All the bikes serve as good options for someone who truly needs foldability. The Dahon won our vote for providing a solid commuting bike for a lower cost than the others. But such bikes aren't for everyone, and most people could stick to standard bikes.

Yet those who love them are serious devotees. Owners of Bike Friday models, in fact, are known to form clubs and meet up for trips. And, they say, their wheels spark conversations wherever they go, winning even more converts.

DAHON VITESSE D7HG
Cost: $659.95
Folded size: 12" x 27" x 32"
Weight: 26.2 lbs
Pros: The seven-speed bike looks much like a regular bike and seems sturdy. A smartly designed air pump hides in the seatpost.
Cons: It doesn't roll as smoothly as the Strida when folded, making it awkward to tote around.
The final word: As a less expensive model than the other two, the Dahon offers a better deal while still providing a good bike with more than one gear. It's our choice for the regular commuter who can comfortably carry 26 pounds.

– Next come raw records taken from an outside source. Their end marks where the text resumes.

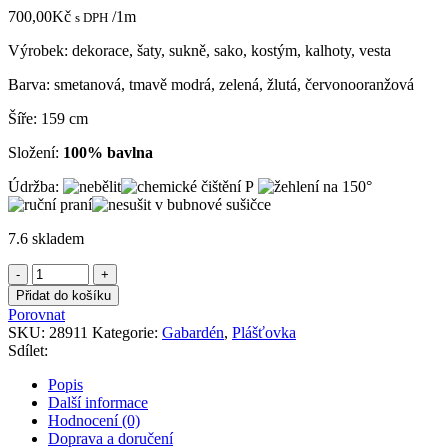
700,00
Kč
/1m
s DPH
Výrobek: dekorace, šaty, sukně, sako, kostým, kalhoty, vesta
Barva: smetanová, tmavě modrá, zelená, žlutá, červonooranžová
Šíře: 159 cm
Složení:
100% bavlna
Údržba:
7.6 skladem
Gabardén
smetanový
Přidat do košíku
s
Porovnat
výrazně
SKU:
28911
Kategorie:
Gabardén
,
Plášťovka
barevnou
Sdílet:
kostkou
bavlněný
Popis
množství
Další informace
Hodnocení (0)
Doprava a doručení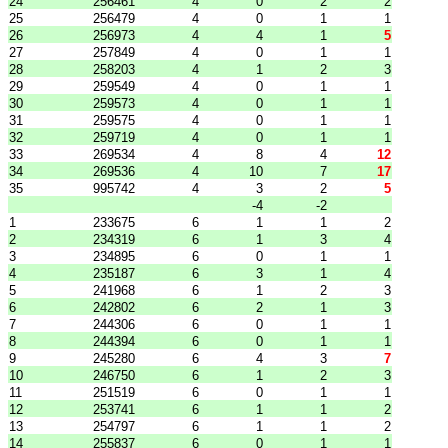
24
256461
4
0
2
2
25
256479
4
0
1
1
26
256973
4
4
1
5
27
257849
4
0
1
1
28
258203
4
1
2
3
29
259549
4
0
1
1
30
259573
4
0
1
1
31
259575
4
0
1
1
32
259719
4
0
1
1
33
269534
4
8
4
12
34
269536
4
10
7
17
35
995742
4
3
2
5
-4
-2
1
233675
6
1
1
2
2
234319
6
1
3
4
3
234895
6
0
1
1
4
235187
6
3
1
4
5
241968
6
1
2
3
6
242802
6
2
1
3
7
244306
6
0
1
1
8
244394
6
0
1
1
9
245280
6
4
3
7
10
246750
6
1
2
3
11
251519
6
0
1
1
12
253741
6
1
1
2
13
254797
6
1
1
2
14
255837
6
0
1
1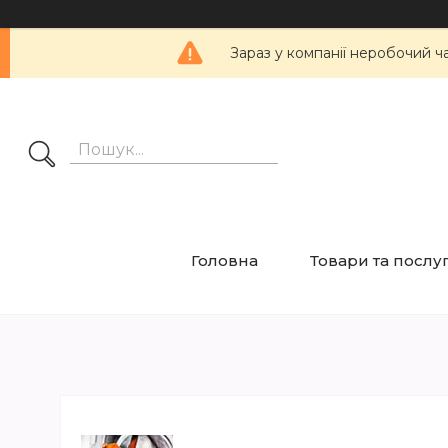
Зараз у компанії неробочий ч
Головна
Товари та послу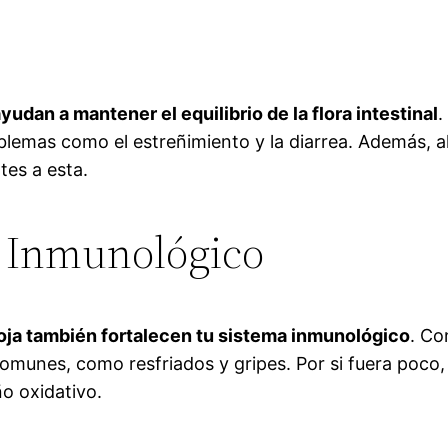
udan a mantener el equilibrio de la flora intestinal
.
blemas como el estreñimiento y la diarrea. Además, al
tes a esta.
a Inmunológico
soja también fortalecen tu sistema inmunológico
. Co
omunes, como resfriados y gripes. Por si fuera poco,
ño oxidativo.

BIKE FRIDAY "TIKIT" MODEL T
Cost: $999
Folded size: 16" x 24" x 35"
Weight: 24.5 lbs for a medium bike
Pros: The basic Tikit features eight gears and a built-in bell and offers a comfortable ride. Bike Friday offers off-the-shelf bikes or customized bikes costing significantly more. Owners are a devoted bunch who form riding clubs nationwide.
Cons: Bike Friday's entry-level bike costs $999, a hefty investment. It also cants to the side when rolled in folded position, making it harder to control than the folded Strida.
The final word: A good option for a serious rider looking to log miles who wants the flexibility of a folding bike.

STRIDA 5.0
Cost: $800
Folded size: 45" x 20" x 9"
Weight:22 lbs
Pros: The stylish triangle frame earns it a place in museum gift shops. Instead of a metal chain, it has a Kevlar greaseless belt drive, which is kind to commuters' work clothes. It features a built-in bell and ingenious-but-simple loops on the brake handles that allow the rider to lock the wheels for carrying. It also folds up long and tall, making it easy to roll. A small wrench tucks under the seat for easy adjustments.
Cons: The bike offers just one speed. The steering takes some getting used to because the 16-inch front wheel on the triangle frame pivots differently than on a regular bike.
The final word: The sleek, unconventional design offers more for the style conscious than the serious rider who seeks multiple gears. But it's a great option for the city dweller who doesn't plan on long distances.